Extracted records
* * * *
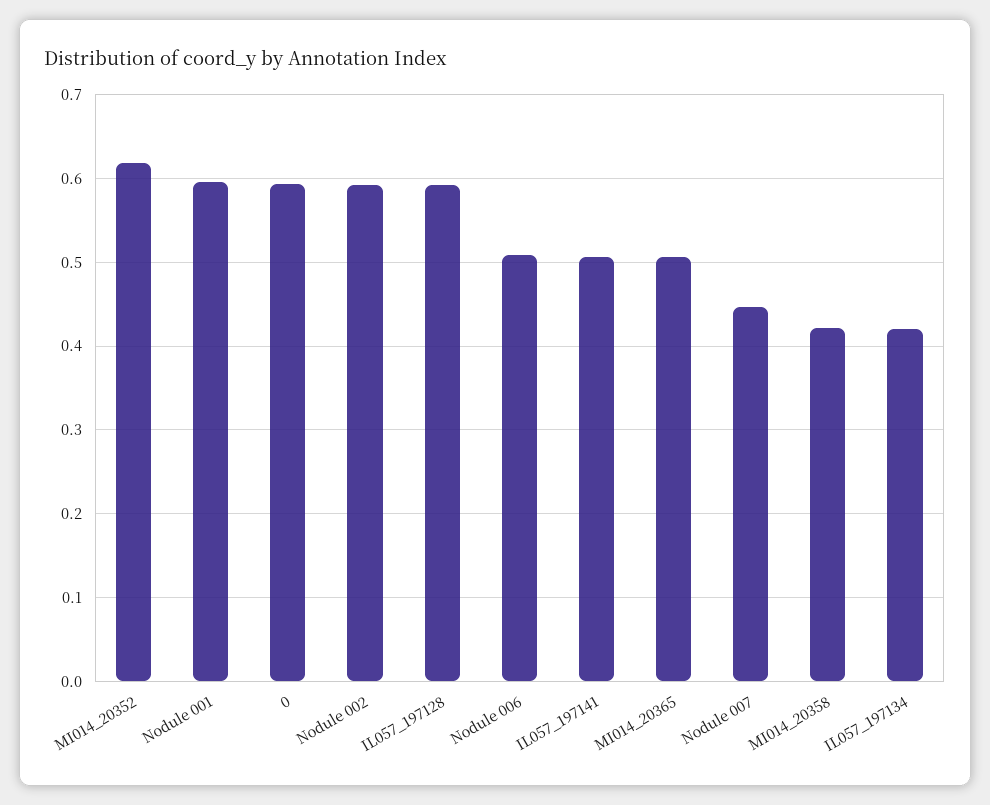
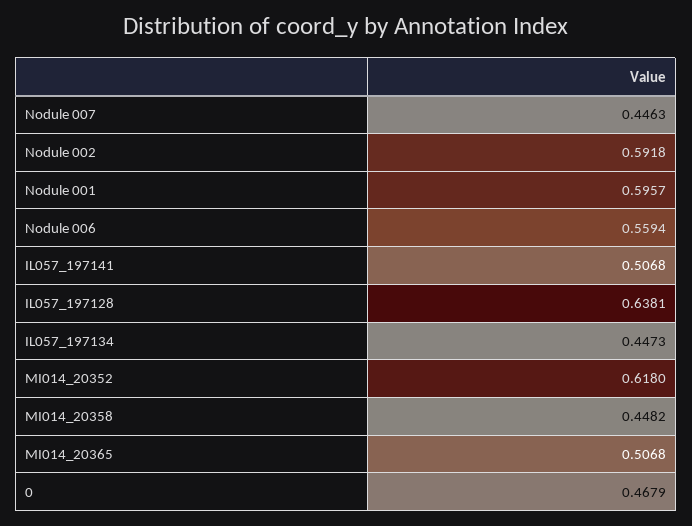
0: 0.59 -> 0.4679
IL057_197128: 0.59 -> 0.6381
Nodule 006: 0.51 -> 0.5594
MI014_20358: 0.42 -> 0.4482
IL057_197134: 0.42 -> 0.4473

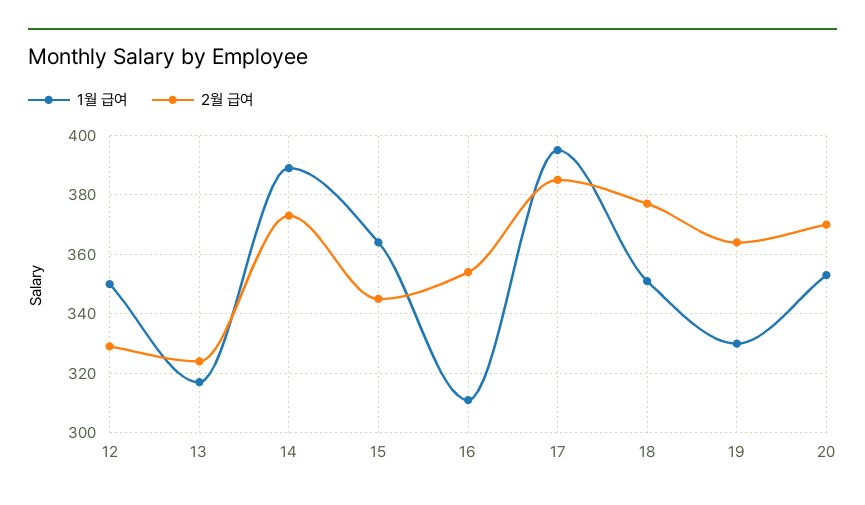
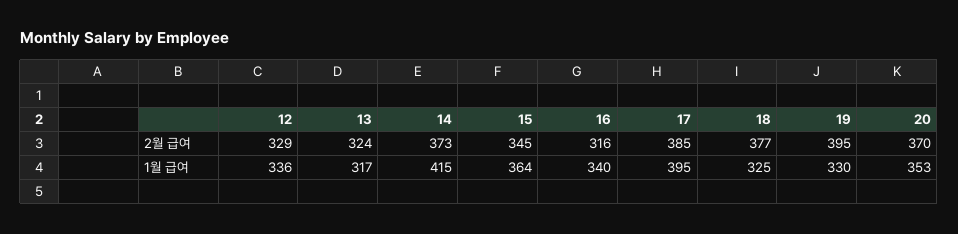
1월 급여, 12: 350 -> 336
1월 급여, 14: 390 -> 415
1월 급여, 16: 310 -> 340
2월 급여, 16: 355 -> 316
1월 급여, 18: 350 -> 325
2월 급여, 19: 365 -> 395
* * * *
Reproduce each line of the entries above from the one containing "1월 급여, 16: 310 -> 340" through the last, exactly, and no other line.

1월 급여, 16: 310 -> 340
2월 급여, 16: 355 -> 316
1월 급여, 18: 350 -> 325
2월 급여, 19: 365 -> 395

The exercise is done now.